Alguna vez tuve un hogar. Un rincón cálido donde mi corazón latía con alegría y mis ojos brillaban al escuchar mi nombre. Había risas, juegos, caricias. Me sentía protegido y amado, como parte de una familia que prometía nunca dejarme atrás. Ese amor era mi mundo entero, mi razón de existir, mi esperanza.
Pero ese mundo desapareció. Ahora solo quedan ecos de silencio, un vacío inmenso que duele más que el hambre o la sed. La sombra de aquel cariño se ha desvanecido en la distancia, dejándome atrapado entre barrotes fríos y suelos secos. Nadie pronuncia mi nombre, nadie recuerda mi existencia. El calor de un abrazo se ha convertido en un recuerdo lejano, casi un sueño.
Mi cuerpo se marchita poco a poco. La piel se pega a los huesos, las fuerzas me abandonan día tras día. Mis ojos, antes llenos de vida, ahora solo reflejan la tristeza de quien ha sido olvidado. Cada amanecer espero escuchar pasos, una voz que rompa este silencio, una caricia que me recuerde que todavía valgo algo, una gota de agua que alivie mi sed… pero el tiempo pasa y nadie regresa.
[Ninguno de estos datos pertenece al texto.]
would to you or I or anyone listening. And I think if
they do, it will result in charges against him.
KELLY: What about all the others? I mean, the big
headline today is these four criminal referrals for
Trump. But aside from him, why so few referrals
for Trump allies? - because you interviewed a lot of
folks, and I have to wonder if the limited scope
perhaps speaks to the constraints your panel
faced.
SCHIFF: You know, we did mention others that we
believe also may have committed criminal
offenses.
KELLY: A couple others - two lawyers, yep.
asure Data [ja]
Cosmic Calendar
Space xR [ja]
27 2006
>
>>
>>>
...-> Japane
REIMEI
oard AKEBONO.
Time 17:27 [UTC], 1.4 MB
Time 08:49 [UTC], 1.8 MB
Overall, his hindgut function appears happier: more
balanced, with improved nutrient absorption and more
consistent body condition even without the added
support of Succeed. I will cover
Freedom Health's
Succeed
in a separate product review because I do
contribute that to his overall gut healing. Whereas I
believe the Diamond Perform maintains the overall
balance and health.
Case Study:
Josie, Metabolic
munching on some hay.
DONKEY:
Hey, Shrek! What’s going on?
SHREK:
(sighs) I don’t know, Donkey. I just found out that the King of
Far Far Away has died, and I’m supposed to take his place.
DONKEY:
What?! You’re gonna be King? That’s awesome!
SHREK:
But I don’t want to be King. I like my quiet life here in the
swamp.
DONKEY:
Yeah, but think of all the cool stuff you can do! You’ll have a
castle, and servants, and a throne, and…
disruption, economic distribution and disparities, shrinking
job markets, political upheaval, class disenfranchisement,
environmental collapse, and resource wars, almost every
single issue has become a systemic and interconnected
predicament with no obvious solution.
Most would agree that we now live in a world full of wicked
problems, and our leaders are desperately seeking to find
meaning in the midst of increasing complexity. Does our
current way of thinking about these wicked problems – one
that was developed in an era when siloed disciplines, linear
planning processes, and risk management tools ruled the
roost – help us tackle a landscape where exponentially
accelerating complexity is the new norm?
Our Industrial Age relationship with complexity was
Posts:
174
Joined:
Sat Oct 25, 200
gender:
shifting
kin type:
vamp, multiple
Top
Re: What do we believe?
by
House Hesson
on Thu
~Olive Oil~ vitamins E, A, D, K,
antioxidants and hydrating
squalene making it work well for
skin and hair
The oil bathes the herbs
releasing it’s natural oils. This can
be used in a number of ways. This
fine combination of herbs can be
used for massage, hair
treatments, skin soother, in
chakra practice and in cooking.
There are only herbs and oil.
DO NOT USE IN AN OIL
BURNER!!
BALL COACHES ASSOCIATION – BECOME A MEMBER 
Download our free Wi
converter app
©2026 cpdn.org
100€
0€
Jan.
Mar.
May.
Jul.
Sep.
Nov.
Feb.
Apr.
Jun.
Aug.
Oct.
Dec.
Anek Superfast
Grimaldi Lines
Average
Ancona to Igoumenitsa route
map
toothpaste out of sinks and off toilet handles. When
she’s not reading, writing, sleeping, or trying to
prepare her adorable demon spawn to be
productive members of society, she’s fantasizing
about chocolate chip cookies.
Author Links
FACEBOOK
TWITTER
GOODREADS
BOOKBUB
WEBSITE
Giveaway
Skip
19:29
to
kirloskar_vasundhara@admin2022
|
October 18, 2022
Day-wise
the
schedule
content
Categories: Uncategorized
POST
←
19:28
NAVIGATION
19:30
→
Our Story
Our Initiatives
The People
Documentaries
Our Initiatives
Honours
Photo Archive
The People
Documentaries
Aquí sigo, encadenado al abandono y la soledad. Mi corazón late cada vez más despacio, pero aún guarda una chispa diminuta de esperanza: la de que alguien, en algún momento, me mire y me dé una segunda oportunidad. Porque incluso en medio de esta oscuridad, sigo soñando con sentir de nuevo lo que es ser amado antes de que mi cuerpo se apague para siempre.